1 198 777 sinistrés. Tous les acteurs oeuvrant dans ce domaine ont présenté leurs réalisations à travers une plateforme en ligne, dans le cadre de cet événement. Pour ce département en charge du développement au sein de l’église FJKM, 1.198.777 sinistrés ont bénéficié des projets d’urgence post-catastrophes depuis ses dix ans d’intervention. En outre, 3.524 tarpatentes ont été mises en place. Il faut savoir que les actions de ces volontaires FJKM sont orientées selon les quatre piliers liés à la préparation et à la gestion des risques face aux catastrophes notamment aux cyclones et à l’inondation. Il s’agit notamment du pilier protection, du pilier distribution, du pilier réhabilitation et du pilier collecte. En fait, « ils contribuent à la préparation des cyclones entre autres, tout en protégeant toutes les catégories de personnes vulnérables au sein des communautés. Ils apprennent à la population locale toutes les techniques nécessaires face aux catastrophes afin de limiter les dégâts aussi bien matériels qu’humains. Ces volontaires ont en même temps bénéficié de nombreuses formations pour ne citer que le secourisme au cas où il y aurait des personnes blessées. Et le plus important, c’est l’adduction d’eau potable qui est un élément vital mais facilement contaminée », d’après toujours les explications du directeur national du SAF/FJKM.

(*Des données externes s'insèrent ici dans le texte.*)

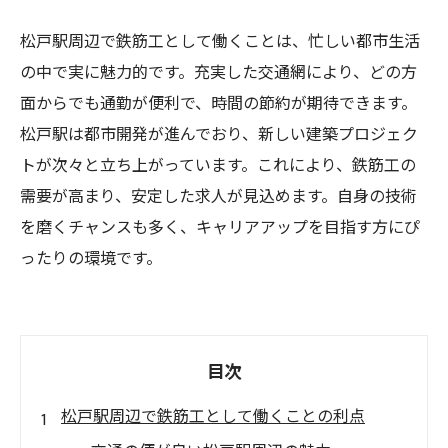
松戸駅周辺で鉄筋工として働くことは、忙しい都市生活
の中で実に魅力的です。充実した交通網により、どの方
面からでも通勤が便利で、時間の節約が期待できます。
松戸駅は都市開発が進んでおり、新しい建築プロジェク
トが次々と立ち上がっています。これにより、鉄筋工の
需要が高まり、安定した求人が見込めます。自身の技術
を磨くチャンスも多く、キャリアアップを目指す方にぴ
ったりの環境です。
目次
松戸駅周辺で鉄筋工として働くことの利点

Renforcement des structures. Le SAF/FJKM est toujours un pionnier en matière de développement, depuis sa création, et ce, dans différents domaines d’activités. Les volontaires FJKM se mobilisent ainsi à assurer la relance des activités des communautés après les cyclones. La protection des animaux d’élevage ou des engins de pêche s’avère prioritaire. En outre, 76 897 ménages ont pu bénéficier de CTP (Cash Transfer Programing) depuis ses dix ans d’intervention. Il s’agit notamment de l’argent ou de vivre contre le travail communautaire visant à réhabiliter les infrastructures de base comme les pistes. Ce qui permettra aux communautés sinistrées de reprendre à la normale leur mode de vie. Force est de reconnaître que Madagascar est un des pays très vulnérables aux aléas climatiques. « Nous n’arrivons à faire face aux cyclones de catégories 3 ou 4. C’est pourquoi, nous réclamons le renforcement des structures existantes qui se chargent de la gestion des risques et des catastrophes dans le pays, tels que le CPGU qui assure la coordination des stratégies nationales et le BNGRC qui s’occupe de la gestion opérationnelle sur le terrain. Leurs moyens financiers doivent être ainsi inscrits dans le budget de l’Etat. Nous nous conformons aux stratégies nationales sur la gestion des risques et des catastrophes tout en travaillant en étroite collaboration avec ces structures existantes dans le cadre de notre mission», a-t-il soulevé.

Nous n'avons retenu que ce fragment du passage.